Quando se olha com mais detalhe para dois indicadores específicos presentes dentro do componente deliberativo, quais sejam o bem comum e políticas justificadas, sendo o primeiro uma medida do quanto as elites políticas justificam suas ações baseadas no bem comum e a segunda, a medida em que as importantes decisões políticas são justificadas para o público tem-se que, mesmo em períodos ditatoriais, a noção de bem comum prevaleceu (Figura 3). Deste ponto se infere que os governos autoritários no Brasil se associaram fortemente à uma noção de facilitação do desenvolvimento nacional e aproximação do bem comum. Por outro lado, o índice de políticas justificadas sofreu maior queda em períodos autoritários, demonstrando a pouca ou insuficiente justificativa das políticas públicas adotadas, principalmente entre as décadas de 1960 e 1970.

Fonte: Variedades da Democracia no Brasil (2017).

De todos os indicadores presentes dentro do componente deliberativo, são os da participação e do respeito ao contraditório que demonstraram maiores alterações nas passagens de governos democráticos e autoritários.

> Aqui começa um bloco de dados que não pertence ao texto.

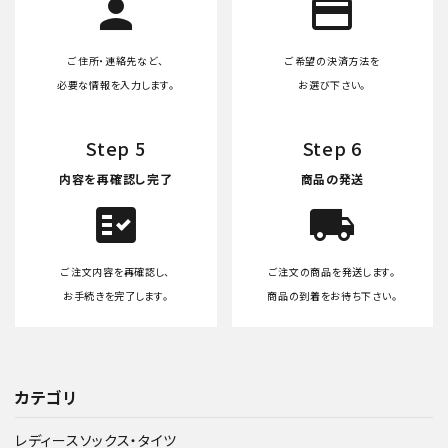
person
credit_card
ご住所・連絡先など、
ご希望の決済方法を
必要な情報を入力します。
お選び下さい。
Step 5
Step 6
内容を再確認し完了
商品の発送
fact_check
local_shipping
ご注文内容を再確認し、
ご注文の商品を発送します。
お手続きを完了します。
商品の到着をお待ち下さい。
カテゴリ
レディースソックス・タイツ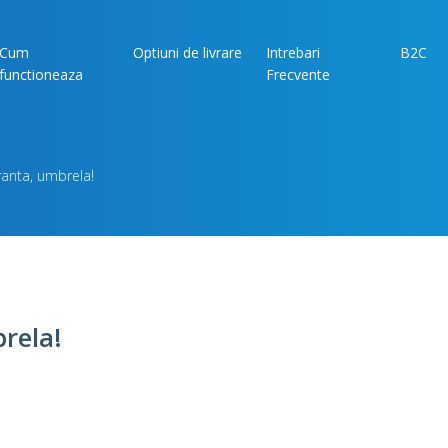
Cum
Optiuni de livrare
Intrebari
B2C
functioneaza
Frecvente
uranta, umbrela!
brela!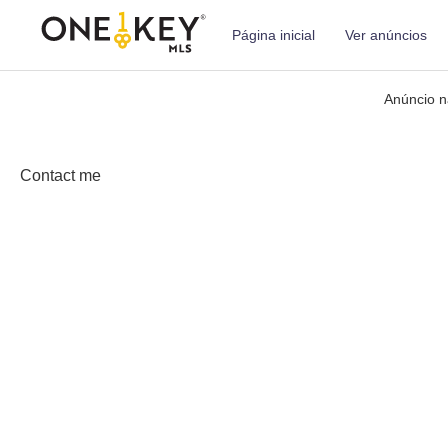
Página inicial
Ver anúncios
Anúncio n
Contact me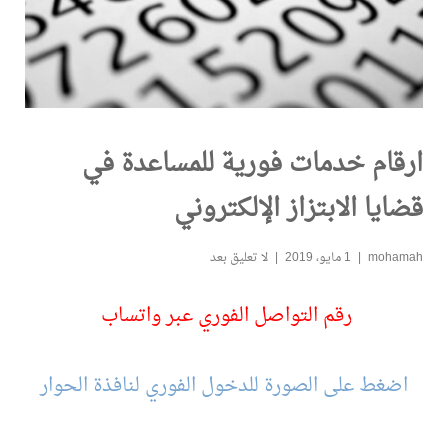
ارقام خدمات فورية للمساعدة في
قضايا الابتزاز الإلكتروني
mohamah
1 مايو، 2019
لا تعليق بعد
رقم التواصل الفوري عبر واتساب
اضغط على الصورة للدخول الفوري لنافذة الحوار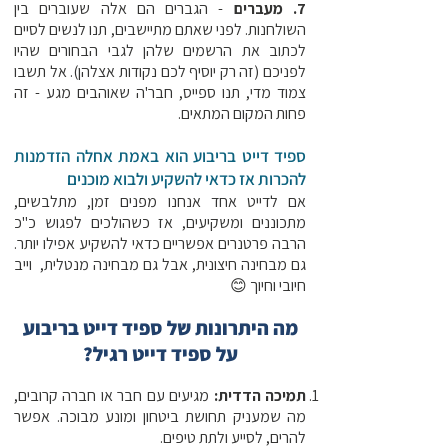
7. מעברים
- הגברים הם אלה שעוברים בין
השולחנות. לפני שאתם מתיישבים, תנו לנשים לסיים
לכתוב את הרשמים שלהן לגבי הבחורים שהיו
לפניכם (זה רק יוסיף לכם נקודות אצלהן). אל תשבו
צמוד מדי, תנו ספייס, חבר'ה שאוהבים מגע - זה
פחות המקום המתאים.
ספיד דייט בריבוע הוא באמת אחלה הזדמנות
להכרות אז כדאי להשקיע ולבוא מוכנים
אם לדייט אחד אנחנו מפנים זמן, מתלבשים,
מתכוננים ומשקיעים, אז כשהולכים לפגוש כ"כ
הרבה פרטנרים אפשריים כדאי להשקיע אפילו יותר.
גם מבחינה חיצונית, אבל גם מבחינה מנטלית, וייב
חיובי וחיוך 😊
מה היתרונות של ספיד דייט בריבוע
על ספיד דייט רגיל?
תמיכה הדדית:
מגיעים עם חבר או חברה קרובים,
מה שמעניק תחושת ביטחון ומונע מבוכה. אפשר
להרים, לסייע ולתת טיפים.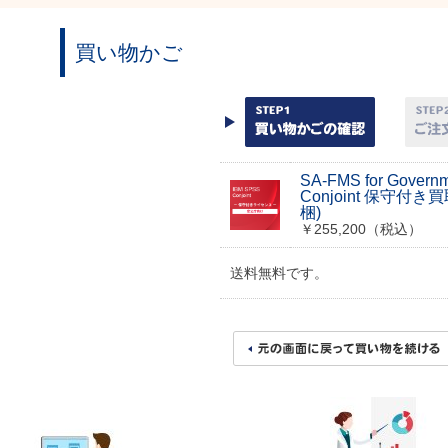
買い物かご
SA-FMS for Govern
Conjoint 保守付
梱)
￥255,200（税込）
送料無料です。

Sobre este comportamento, os autores do estudo apontam:

Novamente, não é surpresa que em um país que tenha experimentado regimes autoritários tais indicadores apresentem consistentemente resultados ruins, dado que esses indicadores tendem a sofrer mais quando da restrição das liberdades individuais e do insulamento dos formuladores da política pública das pressões populares, geralmente canalizadas por lideranças políticas eleitas. No período atual, contudo, esse indicador obtém valores dentro da categoria máxima. (BIZZARRO, COPPEDGE, 2017, p. 22).

De forma geral, depreende-se do estudo que o país conseguiu aumentar os índices ligados a democracia após cada experiência autoritária. Os índices mostraram especial elevação com a Constituição de 1988.